━━ 所附节选
且看梁元帝萧绎的《巫山高》:“巫山高不穷,迥出荆门中。滩声下溅石,猿鸣上逐风。树杂山如画,林暗涧疑空。无因谢神女,一为出房栊。”未免太风景如画了吧?
到过巫山的人,不论山行还是乘船,见两岸连山隐天蔽日,江水深不见底,往往不喜而惧。与很多诗人的《巫山高》相比,只有李贺这几句写出了巫山的可怖,且又添了一层神秘气息。
李贺在此别出一境,神女不但化作朝云暮雨,且“生苔钱”。苔钱就是石上圆圆的苔藓,也许是幽冥世界留下的一些证据,也许只是时间的腐烂而已。曾有学者大胆揣测,说这两句是情色描写。也许吧。
神女从梦中辞别后,怀王旦朝视之巫山,诚如神女所言,故为立祠庙,号曰“朝云”。神女祠立在极高的山峰上,所以李贺说“古祠近月蟾桂寒”,近月在这里并不浪漫,却是十足荒寒。
04
盖系天性使然,李贺写诗句法怪异,意象幽森,用字奇僻,诗集中“冷、湿、寒、残、鬼、瘦、老、哭、坠”等字随处可见。晚唐诗人杜牧在《李贺歌诗集序》评李贺诗曰:“盖《骚》之苗裔,理虽不及,辞或过之。”辞即文字修辞,理指思想感情。杜牧的评价可谓中肯。
顾随先生说李贺只是怪,没有诗情,若不变作风,纵使寿长亦不能成功好诗。“诗一怪便不近人情,诗人不但要写小我的情,且要写他人的及一切事物的一切情,同情。花有花情,马有马情。人缺乏诗情即缺乏同情。诗人固须有大的天才,同时亦须有大的同情。”
━━━━
━━ 待审数据
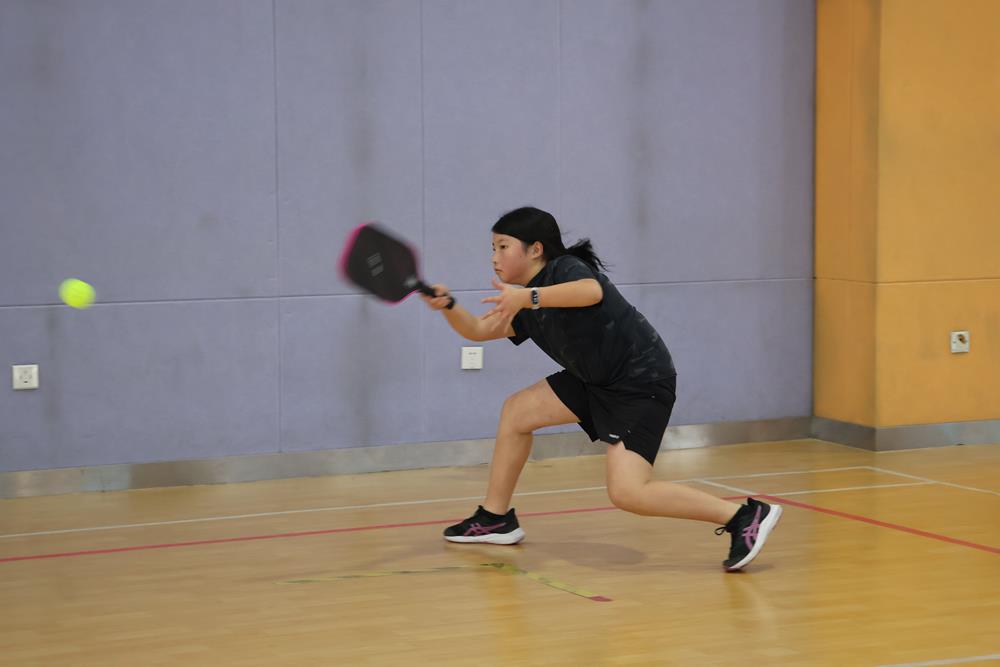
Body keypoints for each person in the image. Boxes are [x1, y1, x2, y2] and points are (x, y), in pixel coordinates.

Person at [420, 206, 781, 571]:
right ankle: (495, 518)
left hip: (640, 381)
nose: (494, 257)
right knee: (517, 412)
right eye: (493, 248)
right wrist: (448, 305)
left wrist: (527, 298)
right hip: (594, 379)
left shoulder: (564, 269)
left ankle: (742, 517)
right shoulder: (527, 300)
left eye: (503, 246)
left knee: (628, 493)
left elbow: (590, 291)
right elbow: (478, 330)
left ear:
━━━━
(待完成任务):
[1] 请根据节选回答下列问题,每题一行:
(a) 在李贺笔下,神女除了化作朝云暮雨,还怎样了?
(b) 怀王为神女所立的祠庙号称什么?
(c) 杜牧在哪篇文章中评论了李贺的诗?
[2] 请将节选中从“到过巫山的人,不论山行还是乘”开始、一直到“想感情。杜牧的评价可谓中肯。”为止的部分重新写出,并把其中的“神女祠”改称为“神女庙”。

(按序答案):
[1]
(a) 神女“生苔钱”。
(b) 号曰“朝云”。
(c) 《李贺歌诗集序》。

[2]
到过巫山的人,不论山行还是乘船,见两岸连山隐天蔽日,江水深不见底,往往不喜而惧。与很多诗人的《巫山高》相比,只有李贺这几句写出了巫山的可怖,且又添了一层神秘气息。
李贺在此别出一境,神女不但化作朝云暮雨,且“生苔钱”。苔钱就是石上圆圆的苔藓,也许是幽冥世界留下的一些证据,也许只是时间的腐烂而已。曾有学者大胆揣测,说这两句是情色描写。也许吧。
神女从梦中辞别后,怀王旦朝视之巫山,诚如神女所言,故为立祠庙,号曰“朝云”。神女庙立在极高的山峰上,所以李贺说“古祠近月蟾桂寒”,近月在这里并不浪漫,却是十足荒寒。
04
盖系天性使然,李贺写诗句法怪异,意象幽森,用字奇僻,诗集中“冷、湿、寒、残、鬼、瘦、老、哭、坠”等字随处可见。晚唐诗人杜牧在《李贺歌诗集序》评李贺诗曰:“盖《骚》之苗裔,理虽不及,辞或过之。”辞即文字修辞,理指思想感情。杜牧的评价可谓中肯。